Todd Whitehead, PHD

Chemicals in Consumer Products: Exposure Science at the Forefront of Regulation

Dr. Whitehead was honored by the Collaborative on Health and the Environment as one of 20 Pioneers Under 40 in Environmental Public Health. The 20 pioneers were given an opportunity to share their work in a series of webinars. In his talk, Dr. Whitehead discussed how CIRCLE research empowers regulators to affect policy changes for safer chemical use. CIRCLE investigators have worked to reveal the “links in the chain” connecting consumer products, environmental contamination, human exposure, and adverse health effects for children. Using a variety of exposure science tools – including environmental forensic microscopy, vacuum-cleaner dust sampling, and biological monitoring – CIRCLE is helping to fill data gaps for regulators.
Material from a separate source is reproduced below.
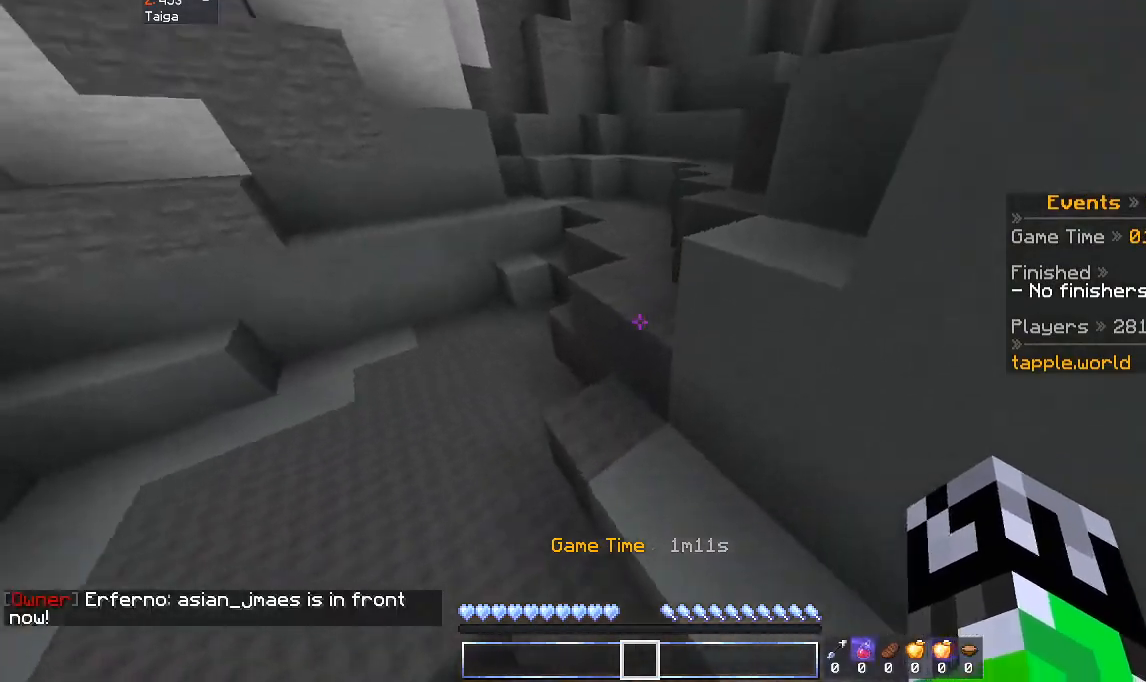
{"keys": ["w"], "mouse": [], "events": [[100, "a", "down"], [100, "d", "up"], [200, "space", "down"], [400, "a", "up"], [400, "space", "up"]]}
This webinar highlighted some of the work CIRCLE is doing to assess human exposure to legacy and emerging flame retardants used in consumer products.

The earlier portion of the video features Dr. Simona Andreea Bălan, a Senior Environmental Scientist at California’s Department of Toxic Substances Control.
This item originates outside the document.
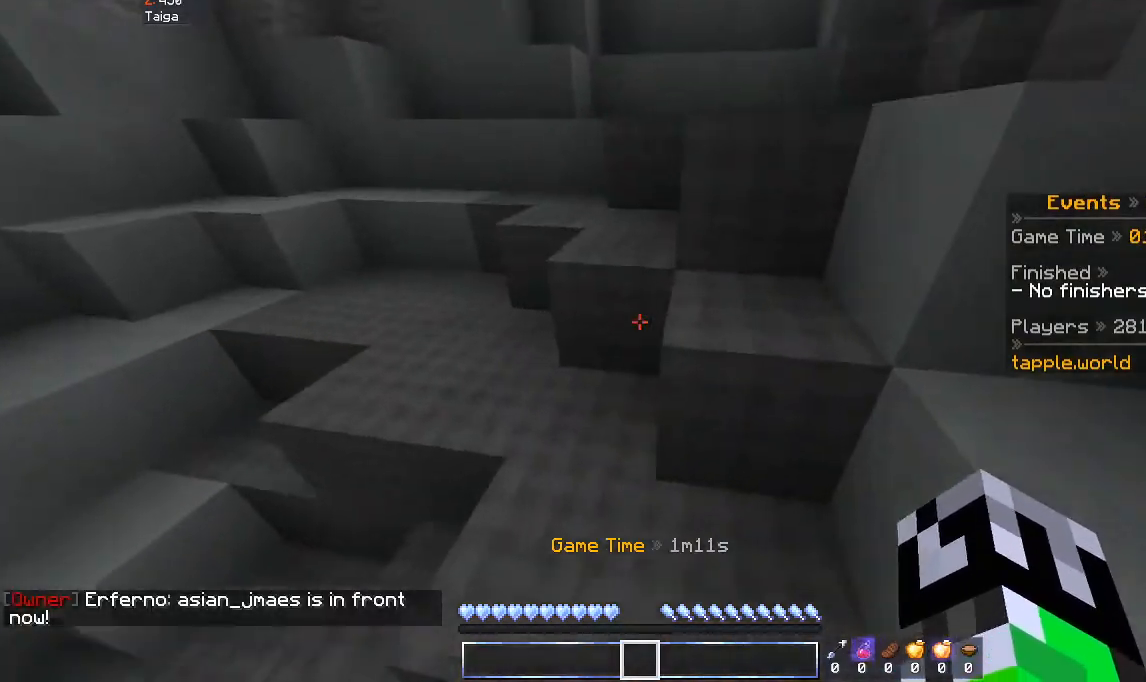
{"keys": ["a", "w"], "mouse": [], "events": [[33, "space", "down"], [300, "space", "up"], [400, "a", "down"]]}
Catherine Metayer, M.D., Ph.D.

Use of Chemicals at Home and Risk of Childhood Leukemia

Dr. Metayer discusses chemical risk factors for childhood leukemia. She indicates that use of pesticides in the home, particularly during the prenatal period, may increase risk of childhood leukemia. She indicates that use of paint in the home after pregnancy may increase risk of childhood leukemia. The introduction is by Dr. Melanie Marty of the Office of Environmental Health Hazard Assessment of Cal EPA.

Patricia Buffler, Ph.D.

Parents’ smoking increases risks of leukemia in their children

The late Dr. Buffler presents data from the California Childhood Leukemia Study showing that children whose parents smoked are more likely to develop leukemia in early childhood. Risks vary by the time period of smoking (preconception, prenatal, and early childhood), type and subtype of leukemia, and which parents smoked.